• ABOUT THIS TASK
Give the number of lines in the listing that hold the word "nose". Write nothing but that number.

───── DATASET ─────

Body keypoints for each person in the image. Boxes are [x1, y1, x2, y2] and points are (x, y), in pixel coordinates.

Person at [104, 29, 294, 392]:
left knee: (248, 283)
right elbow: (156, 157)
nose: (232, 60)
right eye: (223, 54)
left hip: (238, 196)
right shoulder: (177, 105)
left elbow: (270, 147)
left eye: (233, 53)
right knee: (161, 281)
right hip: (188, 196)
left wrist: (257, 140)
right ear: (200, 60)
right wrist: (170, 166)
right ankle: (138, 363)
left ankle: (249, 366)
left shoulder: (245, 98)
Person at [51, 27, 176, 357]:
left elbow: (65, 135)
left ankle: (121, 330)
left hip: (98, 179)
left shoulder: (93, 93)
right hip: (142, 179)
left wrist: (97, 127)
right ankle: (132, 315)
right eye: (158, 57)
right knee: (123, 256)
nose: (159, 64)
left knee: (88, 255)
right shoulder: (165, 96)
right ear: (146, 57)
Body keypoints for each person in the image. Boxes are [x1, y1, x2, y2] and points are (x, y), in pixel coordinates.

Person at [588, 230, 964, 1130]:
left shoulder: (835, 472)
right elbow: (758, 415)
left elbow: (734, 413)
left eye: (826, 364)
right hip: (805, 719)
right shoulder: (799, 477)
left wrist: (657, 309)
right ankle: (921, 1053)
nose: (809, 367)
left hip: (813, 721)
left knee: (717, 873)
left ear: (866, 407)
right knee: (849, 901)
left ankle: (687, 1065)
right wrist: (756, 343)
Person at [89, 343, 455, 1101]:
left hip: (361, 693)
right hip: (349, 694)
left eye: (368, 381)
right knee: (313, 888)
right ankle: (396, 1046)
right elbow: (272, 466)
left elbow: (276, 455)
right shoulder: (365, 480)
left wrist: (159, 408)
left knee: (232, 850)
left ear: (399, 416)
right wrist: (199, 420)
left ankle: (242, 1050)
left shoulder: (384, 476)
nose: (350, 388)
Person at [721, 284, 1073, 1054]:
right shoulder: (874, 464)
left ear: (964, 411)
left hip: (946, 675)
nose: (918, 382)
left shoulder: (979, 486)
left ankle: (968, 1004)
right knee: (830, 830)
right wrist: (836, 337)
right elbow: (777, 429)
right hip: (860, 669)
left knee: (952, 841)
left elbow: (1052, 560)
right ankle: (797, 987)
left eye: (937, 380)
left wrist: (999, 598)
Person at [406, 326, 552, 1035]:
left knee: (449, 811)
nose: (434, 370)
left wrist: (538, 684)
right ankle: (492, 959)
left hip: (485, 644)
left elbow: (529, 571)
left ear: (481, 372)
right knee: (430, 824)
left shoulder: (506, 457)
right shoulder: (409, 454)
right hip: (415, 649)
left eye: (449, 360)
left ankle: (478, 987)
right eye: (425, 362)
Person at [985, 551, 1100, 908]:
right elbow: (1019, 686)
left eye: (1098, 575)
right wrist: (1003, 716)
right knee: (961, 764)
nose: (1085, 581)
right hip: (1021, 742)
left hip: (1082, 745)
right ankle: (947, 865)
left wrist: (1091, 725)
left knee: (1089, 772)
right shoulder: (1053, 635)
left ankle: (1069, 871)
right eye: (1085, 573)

─────
───── DATASET ─────

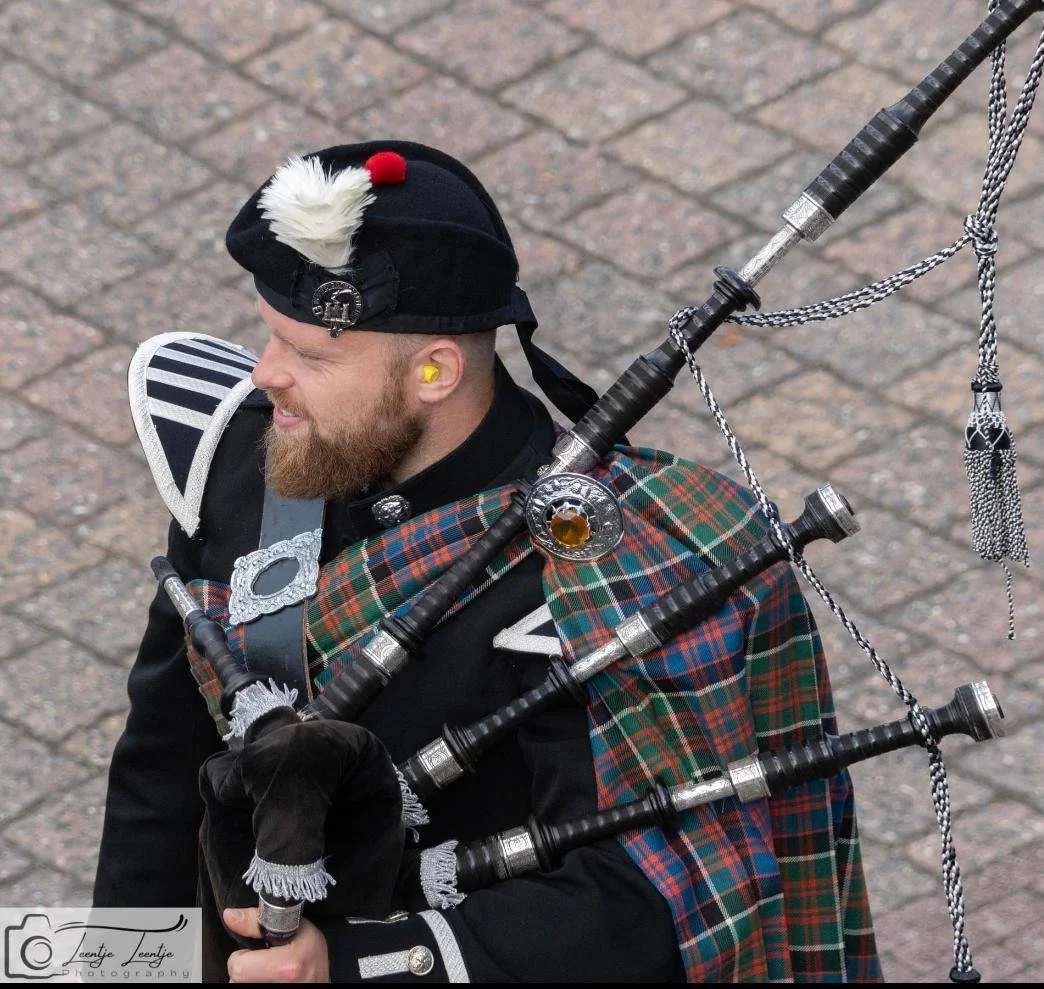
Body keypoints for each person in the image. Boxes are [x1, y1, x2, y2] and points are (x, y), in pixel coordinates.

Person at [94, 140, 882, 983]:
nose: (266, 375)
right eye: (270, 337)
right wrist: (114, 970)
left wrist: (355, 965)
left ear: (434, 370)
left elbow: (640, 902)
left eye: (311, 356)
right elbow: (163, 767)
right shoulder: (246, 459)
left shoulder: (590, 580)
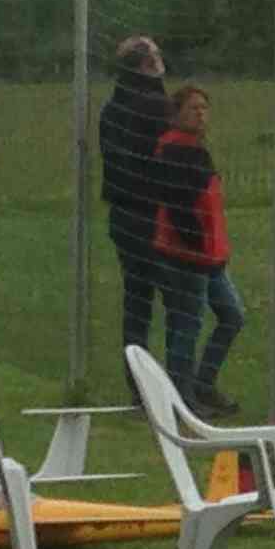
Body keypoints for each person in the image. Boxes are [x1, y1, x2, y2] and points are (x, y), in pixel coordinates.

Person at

─────

• SOLVED EXERCISE
8